LAWS(CAL)-1980-2-2

COLLECTOR OF CENTRAL EXCISE Vs. MADURA COATS LTD

Decided On February 28, 1980
COLLECTOR OF CENTRAL EXCISE Appellant
V/S
MADURA COATS LTD. Respondents

JUDGEMENT

(1.) In this appeal, the Collector of Central Excise and others have challenged the propriety of the Judgment of a learned single Judge of this Court making the Rule NISI obtained by the respondent company Madura Coats Ltd., absolute.

(2.) The case of the respondent is that it is required by some of its customers, such as Dunlop India Limited, to arrange nylon or rayon yarns supplied by them in parallel rows loosely held together by cotton varns sun plied by the respondent. Such arrangement of rayon or nylon cards is called a tyrecord warpsheet. To make a warpsheet, the respondent first winds the nylon or rayon yarns supplied by its customers into bobbins. The yarns are then twisted in a twisting machine and thereafter used as warps on a loom; the cotton yarns being used at widely spaced intervals as wefts to hold the nylon or rayon yarns in position. A given length of warpsheet will have 99'4% of nylon yarns and 9.8% of cotton yarns. No manufacturing process involved in making warpsheets and no new commodity known to commerce or industry comes into being when yarns are arranged or assembled to form warpsheets. A warpsheet continues to be known as yarns commercially and in industry even after the arrangement mentioned above. The nylon or rayon yarns in the warpsheets are used by the respondent's customers in the manufacture of motor car tyres, and it is convenient in such manufacture to have the yarns arranged or assembled in the form of a warpsheet. The cotton yarns holding the nylon or rayon together are destroyed in the manufacture of tyres and are not necessary for such manufacture, their only use or function being to hold the arrangement or assemblage of nylon or rayon yarns together.

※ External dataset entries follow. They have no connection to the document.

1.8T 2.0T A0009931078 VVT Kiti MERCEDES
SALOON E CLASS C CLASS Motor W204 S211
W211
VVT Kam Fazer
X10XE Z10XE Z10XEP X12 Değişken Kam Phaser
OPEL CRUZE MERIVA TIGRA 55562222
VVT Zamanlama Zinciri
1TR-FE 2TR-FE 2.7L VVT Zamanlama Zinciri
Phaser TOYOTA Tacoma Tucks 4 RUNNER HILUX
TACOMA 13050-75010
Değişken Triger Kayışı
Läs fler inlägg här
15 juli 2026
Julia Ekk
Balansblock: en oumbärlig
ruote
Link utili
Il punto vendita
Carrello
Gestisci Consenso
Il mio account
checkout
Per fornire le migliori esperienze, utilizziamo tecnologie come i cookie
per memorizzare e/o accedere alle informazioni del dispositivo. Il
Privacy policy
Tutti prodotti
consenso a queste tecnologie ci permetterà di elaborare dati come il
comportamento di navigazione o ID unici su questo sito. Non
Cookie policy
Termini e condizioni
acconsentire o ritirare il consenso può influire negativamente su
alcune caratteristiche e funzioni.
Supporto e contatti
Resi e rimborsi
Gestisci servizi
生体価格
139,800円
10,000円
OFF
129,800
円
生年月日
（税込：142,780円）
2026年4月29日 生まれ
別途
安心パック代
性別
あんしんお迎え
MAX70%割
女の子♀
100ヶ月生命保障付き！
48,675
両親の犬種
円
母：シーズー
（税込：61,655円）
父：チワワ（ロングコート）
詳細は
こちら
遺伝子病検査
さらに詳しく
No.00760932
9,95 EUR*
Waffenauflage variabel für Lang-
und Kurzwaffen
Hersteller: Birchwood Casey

(3.) The Collector of Central Excise by his memo dated March 24, 1975 addressed to the respondent had taken the view that a flylon or rayon warpsheet is an item of manufacture by itself and as it does not come under any of the Tariff Entries Nos. 1 to 66 of the First Schedule to the Central Excises and Salt Act, 1944, it will come under the residuary Entry 68 as "goods, not elsewhere specified" and liable to duty at the rate of 1% ad valorem. In that view of the matter, the Central Excise Authorities have been demanding payment of excise duty from the respondent for the nylon and rayon warpsheets. The respondent has since paid such duty under protest for the period between March 24, 1975 and May 7, 1975.